宇宙ラーメン協会が昨日発表した「銀河系ラーメンランキング2023」で、名古屋市中区の「宇宙軒」が提供するブラックホール産「無重力ラーメン」が堂々の第1位に選出された。同協会によると、この画期的なラーメンは「ブラックホール近傍の事象の地平線付近で採取された特殊な小麦から作られた麺」を使用しているという。
「宇宙で作られた麺は、地球の重力に慣れていないため、スープの中で独特の浮遊感を楽しめます」と、宇宙ラーメン協会会長の星野宇宙男氏(48)は語る。さらに「ブラックホール特有の時空のゆがみが麺の分子構造に影響し、一口食べると口の中で5分間の余韻が続く」という驚きの特徴も明かした。しかし取材を進めると、この「銀河系ラーメンランキング」の調査対象店舗はなんと地球上の「宇宙軒」1店舗のみであることが判明。「根拠はどこ?」と問うと、星野氏は「それっぽい感じで決めました」と苦笑いしながら回答した。
「無重力ラーメン」の調理法についても詳しく聞くと、「ブラックホールから取り寄せた素材を、特殊な無重力調理器で15時間かけて調理します」と店主の山田銀河氏(42)。しかし、その「特殊な無重力調理器」の正体はどうやら普通の圧力鍋に「SPACE」と書かれたシールを貼っただけのものだった。それでも地元客は「味は普通だけど、宇宙の味って言われると何か特別な気がする」と絶賛している。
このニュースを受け、全国のラーメン通たちは興味津々の様子だ。東京から名古屋まで「銀河系No.1ラーメン」を食べるために訪れた井上太陽さん(35)は「正直、普通の醤油ラーメンでした。でも宇宙を感じました」と、なぜか満足げに語った。SNS上では「#宇宙ラーメン」というハッシュタグが拡散し、中には「宇宙旅行の準備として無重力ラーメンを食べておくべき」という珍説も登場している。

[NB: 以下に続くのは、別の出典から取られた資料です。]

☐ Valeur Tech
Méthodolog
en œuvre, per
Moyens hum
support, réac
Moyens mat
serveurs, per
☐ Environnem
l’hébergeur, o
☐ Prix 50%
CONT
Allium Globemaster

宇宙ラーメン協会の活動について調査を進めると、この団体は2022年に名古屋市内のラーメン愛好家5人が「いつか宇宙でラーメンを食べたい」という夢を語り合って設立したものだと判明。これまでの活動としては、月に一度の「宇宙ラーメン研究会」と称する飲み会を開催し、酔いが回ると「宇宙人にもラーメンを広めたい」と語り合う程度だという。協会員の一人は「本当は『宇宙に行ったら何を食べたいか』というテーマでラーメンを考案しているだけなんです」と告白した。

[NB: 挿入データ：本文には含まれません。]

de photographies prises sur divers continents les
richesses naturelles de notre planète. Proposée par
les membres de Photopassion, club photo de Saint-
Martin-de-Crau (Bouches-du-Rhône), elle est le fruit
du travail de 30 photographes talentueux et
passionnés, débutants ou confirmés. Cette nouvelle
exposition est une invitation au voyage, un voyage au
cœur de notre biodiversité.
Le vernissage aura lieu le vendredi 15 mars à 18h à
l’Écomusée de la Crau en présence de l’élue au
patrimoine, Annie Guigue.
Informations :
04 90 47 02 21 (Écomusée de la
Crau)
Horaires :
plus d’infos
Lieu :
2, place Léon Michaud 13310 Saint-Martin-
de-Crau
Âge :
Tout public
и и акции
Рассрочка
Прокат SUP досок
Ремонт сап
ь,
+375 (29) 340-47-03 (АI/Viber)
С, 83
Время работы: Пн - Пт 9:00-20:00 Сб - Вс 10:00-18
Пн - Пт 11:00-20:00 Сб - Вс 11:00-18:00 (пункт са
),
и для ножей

「無重力ラーメン」は通常の醤油ラーメンに「宇宙ネギ」(普通のネギに青色食用色素を塗ったもの)と「彗星たまご」(半熟卵に七味唐辛子を振りかけたもの)をトッピングしただけだが、協会員の情熱と創造力は確かに宇宙規模と言えるかもしれない。今後は「火星焼きそば」や「土星リングチャーシュー」なども開発予定とのことだ。

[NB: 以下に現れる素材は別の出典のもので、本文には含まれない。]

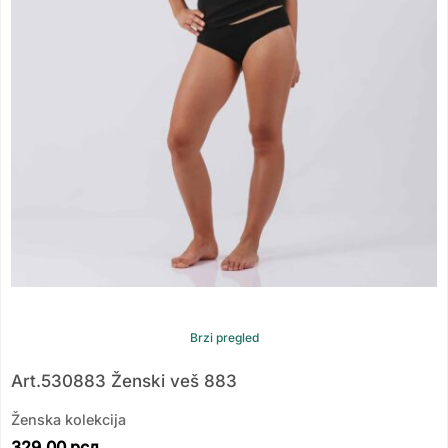
Brzi pregled
Art.530883 Ženski veš 883
Ženska kolekcija
329.00
рсд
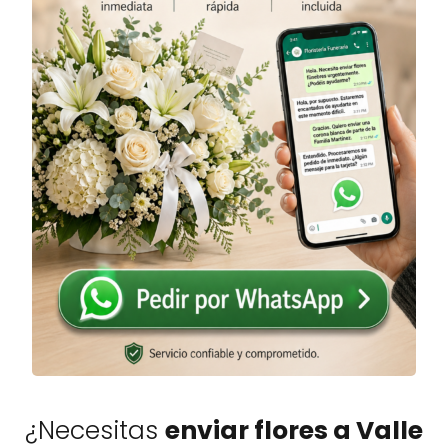
¿Necesitas
enviar flores a Valle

ブラックホール産「無重力ラーメン」の壮大な物語は、実は名古屋の片隅で星を見上げながらラーメンの可能性を語り合う愛好家たちの夢と情熱から生まれたものだった。調査対象が1軒だけという荒唐無稽なランキングながらも、「宇宙×ラーメン」という奇想天外な組み合わせは多くの人の心をくすぐり、日常の中に小さな非日常をもたらしている。私も今週末、無重力ラーメンを食べに名古屋まで足を運ぶ予定だ。その前に、吉祥寺の自宅でくしゃみに悩まされながらも、愛猫たちに「ママは宇宙ラーメンを食べに行くよ」と真顔で語りかけている自分がいる。ああ、取材とはいつも、こうして私を予想外の場所へと連れ出してくれるのだ。